* **Data for review**:
○ ○ ○ ○ ○

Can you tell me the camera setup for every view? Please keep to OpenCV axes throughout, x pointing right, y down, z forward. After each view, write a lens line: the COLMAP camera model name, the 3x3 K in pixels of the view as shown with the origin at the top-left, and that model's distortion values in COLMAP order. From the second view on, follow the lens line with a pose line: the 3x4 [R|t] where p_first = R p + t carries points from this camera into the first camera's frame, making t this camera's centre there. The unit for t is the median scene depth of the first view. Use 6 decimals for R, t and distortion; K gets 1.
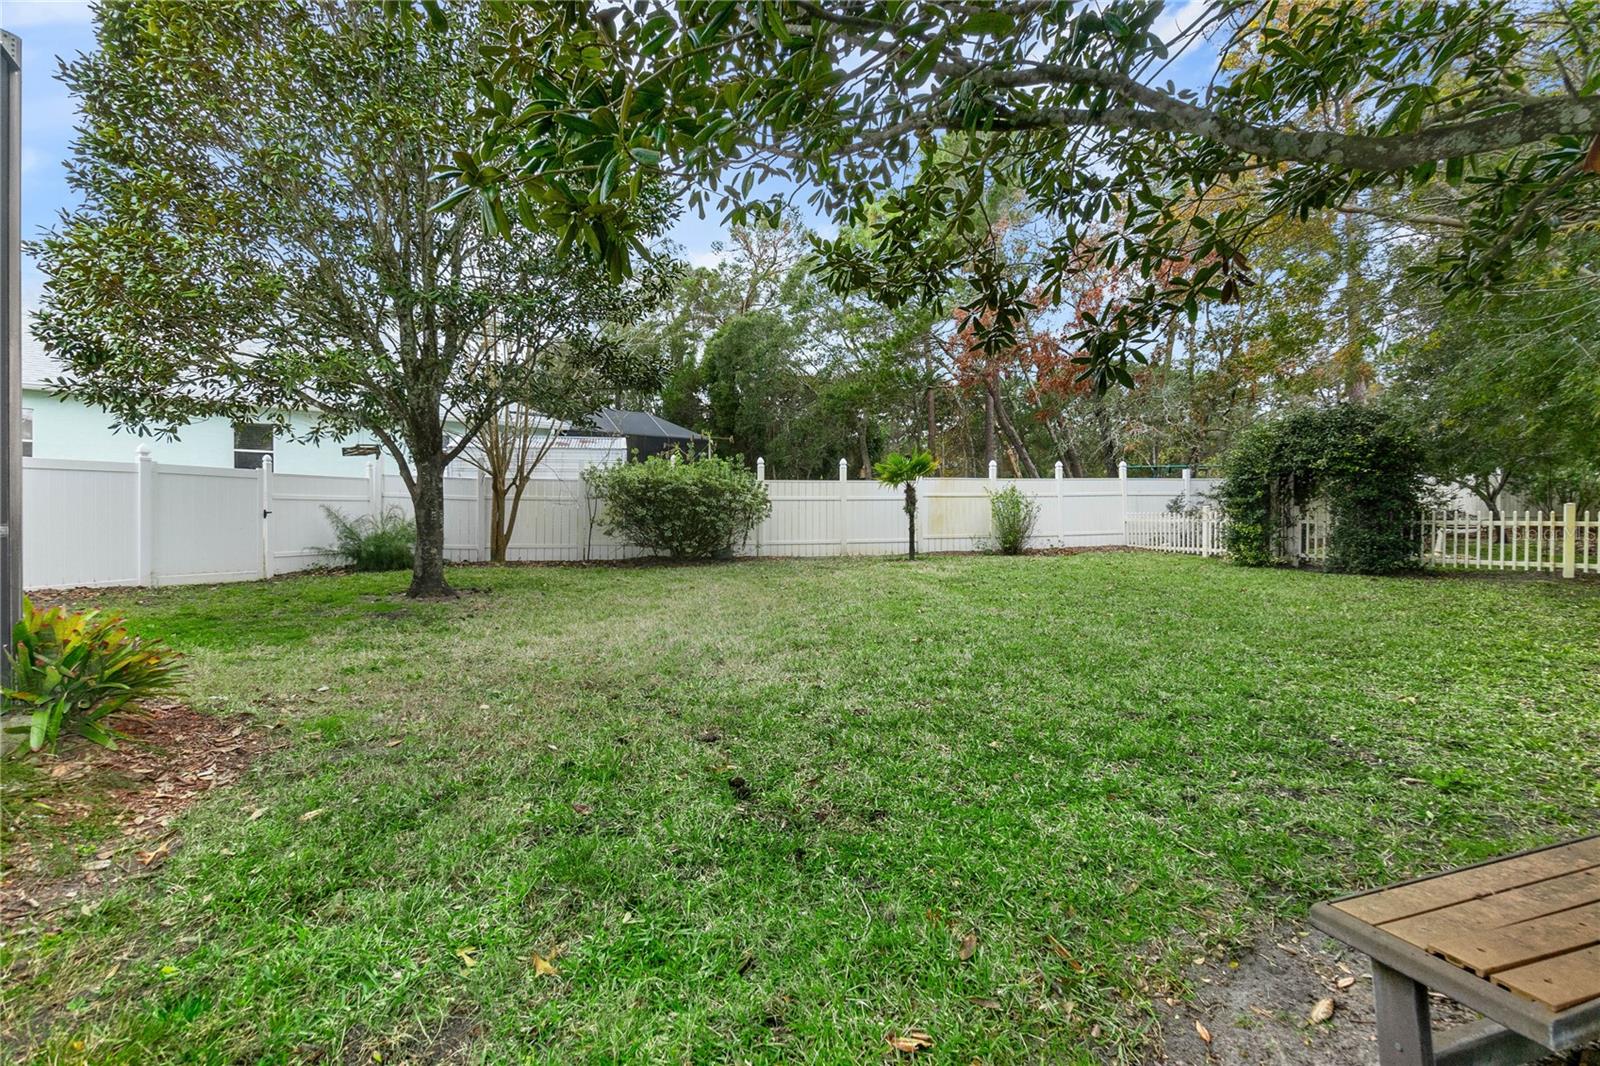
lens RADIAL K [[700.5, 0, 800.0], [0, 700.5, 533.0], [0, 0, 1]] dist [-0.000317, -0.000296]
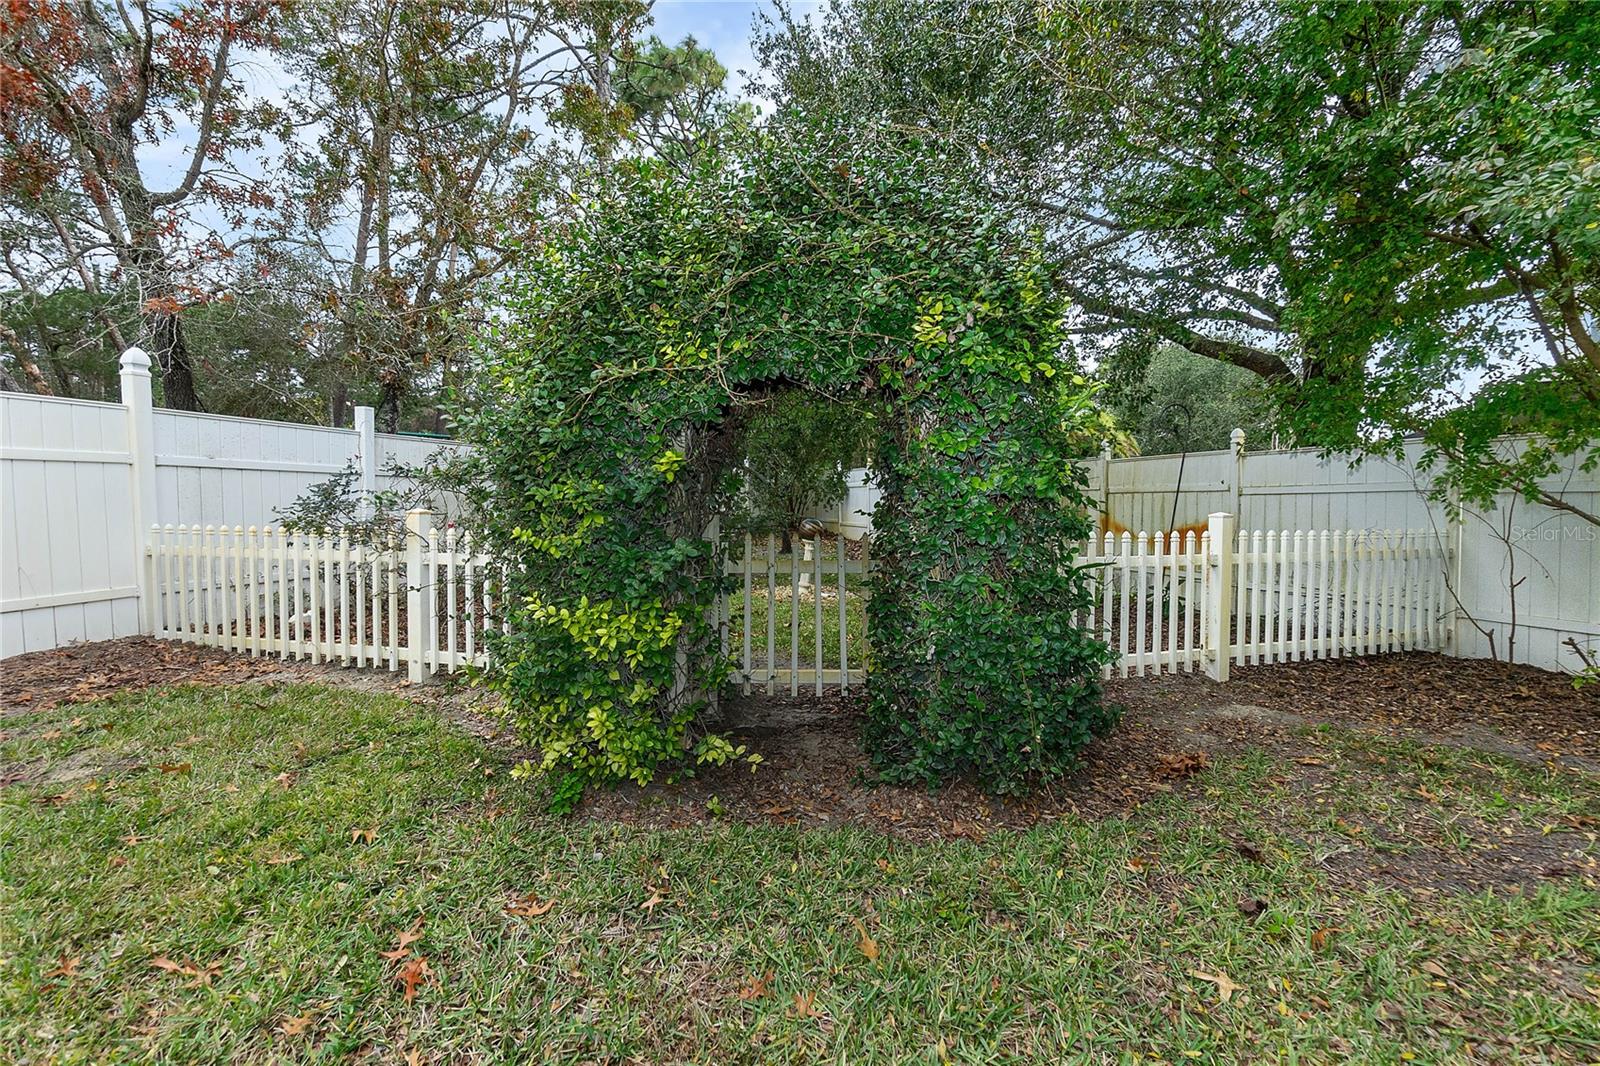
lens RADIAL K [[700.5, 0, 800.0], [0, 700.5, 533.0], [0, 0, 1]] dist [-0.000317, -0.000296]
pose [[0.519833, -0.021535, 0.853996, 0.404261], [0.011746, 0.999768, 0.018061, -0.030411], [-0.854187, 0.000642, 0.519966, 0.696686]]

○ ○ ○ ○ ○

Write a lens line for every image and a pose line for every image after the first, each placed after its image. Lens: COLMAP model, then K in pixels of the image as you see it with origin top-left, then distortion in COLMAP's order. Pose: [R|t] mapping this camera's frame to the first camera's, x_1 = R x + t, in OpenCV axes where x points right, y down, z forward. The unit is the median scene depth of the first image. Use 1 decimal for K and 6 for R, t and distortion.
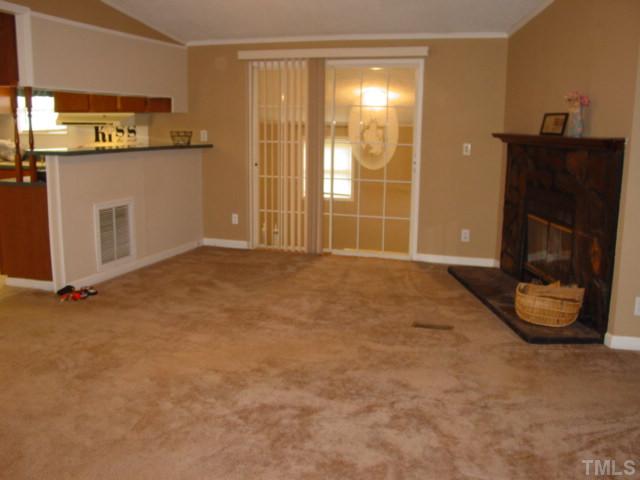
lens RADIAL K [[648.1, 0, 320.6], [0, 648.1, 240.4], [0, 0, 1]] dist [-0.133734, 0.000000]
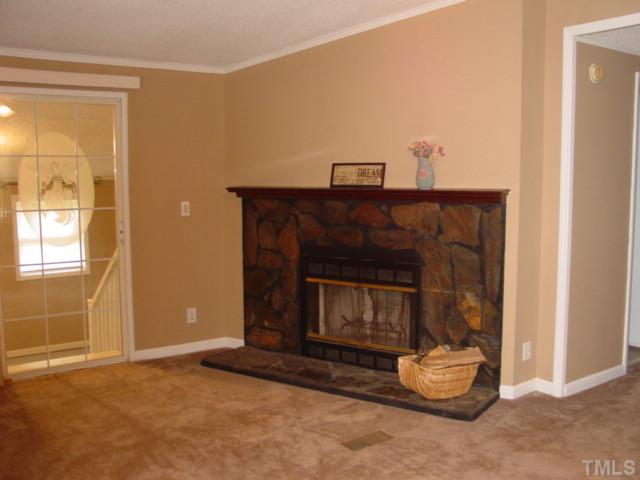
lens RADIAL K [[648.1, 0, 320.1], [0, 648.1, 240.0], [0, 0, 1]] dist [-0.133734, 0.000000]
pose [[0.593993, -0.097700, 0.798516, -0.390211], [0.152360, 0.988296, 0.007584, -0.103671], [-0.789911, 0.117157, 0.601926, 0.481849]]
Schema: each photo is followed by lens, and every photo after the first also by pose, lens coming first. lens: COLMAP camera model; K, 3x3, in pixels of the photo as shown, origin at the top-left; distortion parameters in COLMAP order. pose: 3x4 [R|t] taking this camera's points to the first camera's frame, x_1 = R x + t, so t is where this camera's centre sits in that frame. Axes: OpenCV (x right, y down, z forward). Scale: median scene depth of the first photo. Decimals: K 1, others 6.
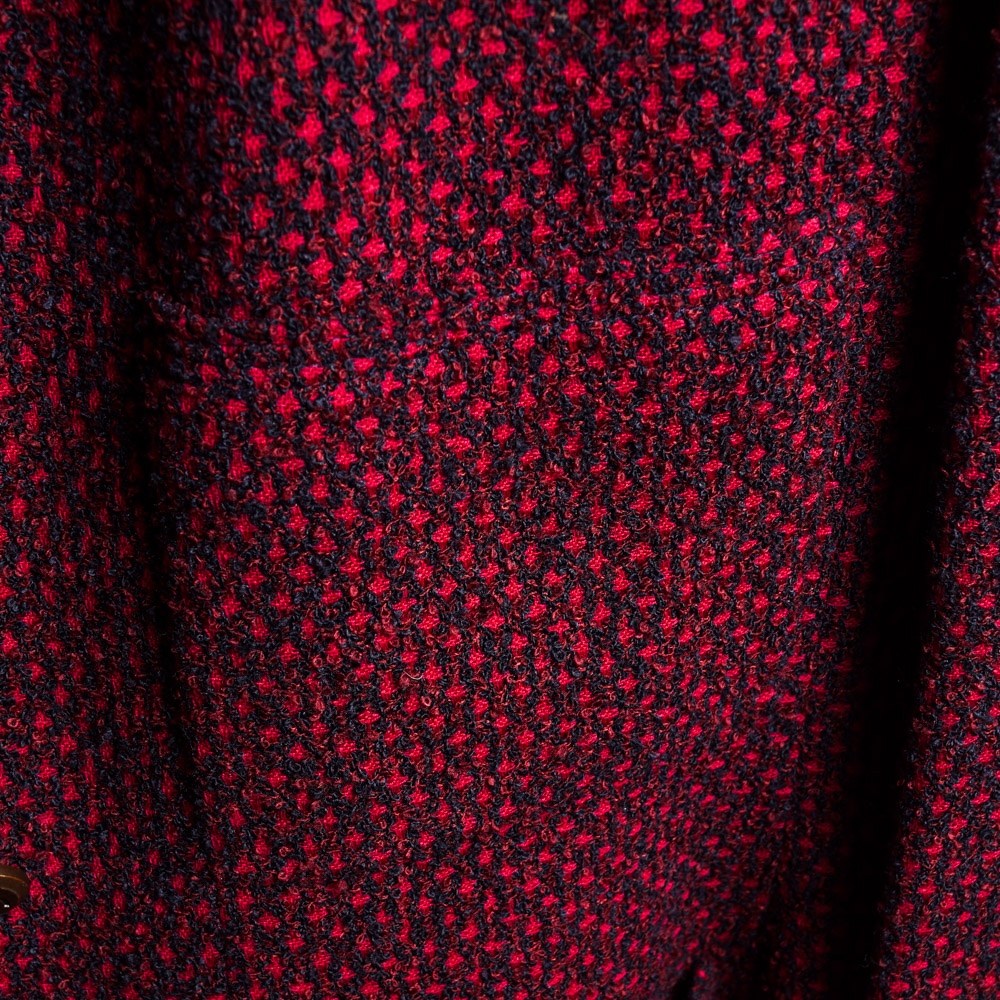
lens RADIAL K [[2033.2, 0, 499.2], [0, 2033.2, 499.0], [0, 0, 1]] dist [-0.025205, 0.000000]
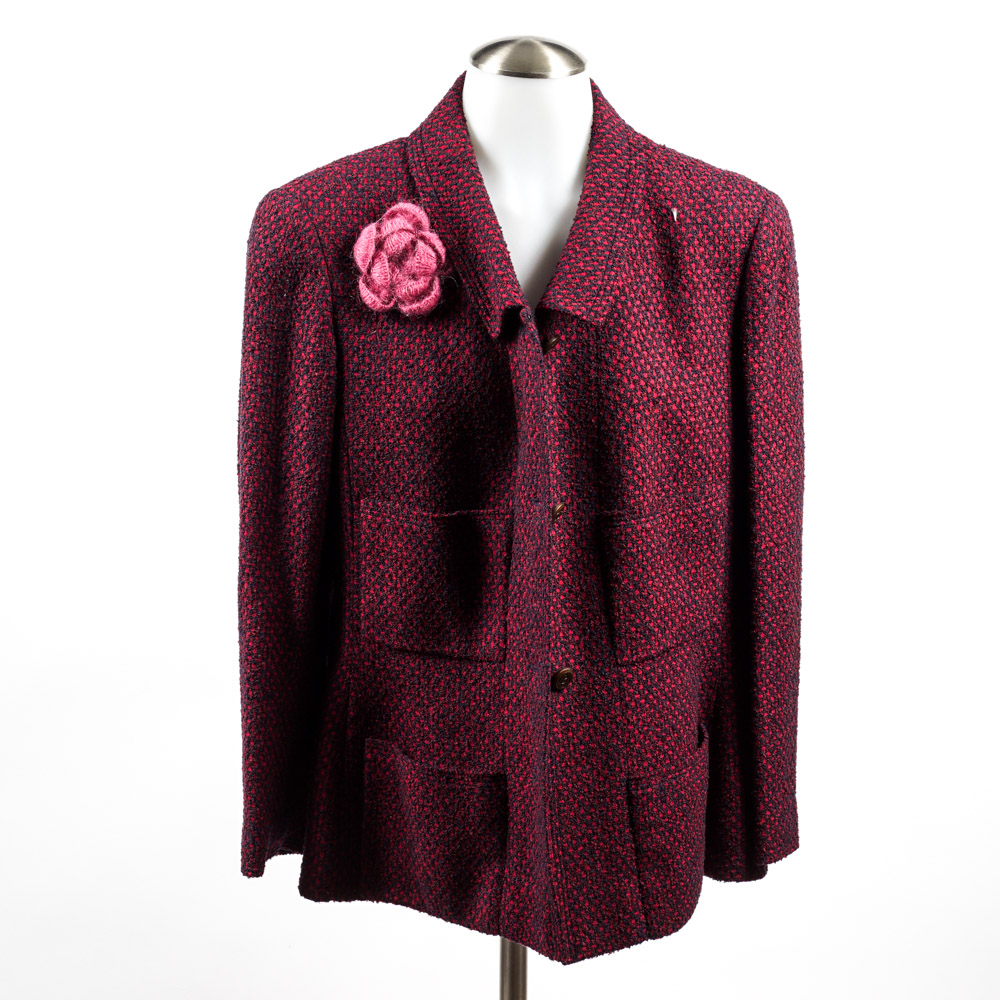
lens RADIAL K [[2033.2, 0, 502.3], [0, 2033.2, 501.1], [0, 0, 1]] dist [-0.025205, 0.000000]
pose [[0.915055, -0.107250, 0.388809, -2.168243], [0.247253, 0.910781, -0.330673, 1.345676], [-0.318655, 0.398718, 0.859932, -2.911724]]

○ ○ ○ ○ ○

Please copy the rows from the line with "Write a lens line for" to the line with "240.0], [0, 0, 1]] dist [-0.133734, 0.000000]", both included. Leave the pictures out of your answer.

Write a lens line for every image and a pose line for every image after the first, each placed after its image. Lens: COLMAP model, then K in pixels of the image as you see it with origin top-left, then distortion in COLMAP's order. Pose: [R|t] mapping this camera's frame to the first camera's, x_1 = R x + t, in OpenCV axes where x points right, y down, z forward. The unit is the median scene depth of the first image. Use 1 decimal for K and 6 for R, t and distortion.
lens RADIAL K [[648.1, 0, 320.6], [0, 648.1, 240.4], [0, 0, 1]] dist [-0.133734, 0.000000]
lens RADIAL K [[648.1, 0, 320.1], [0, 648.1, 240.0], [0, 0, 1]] dist [-0.133734, 0.000000]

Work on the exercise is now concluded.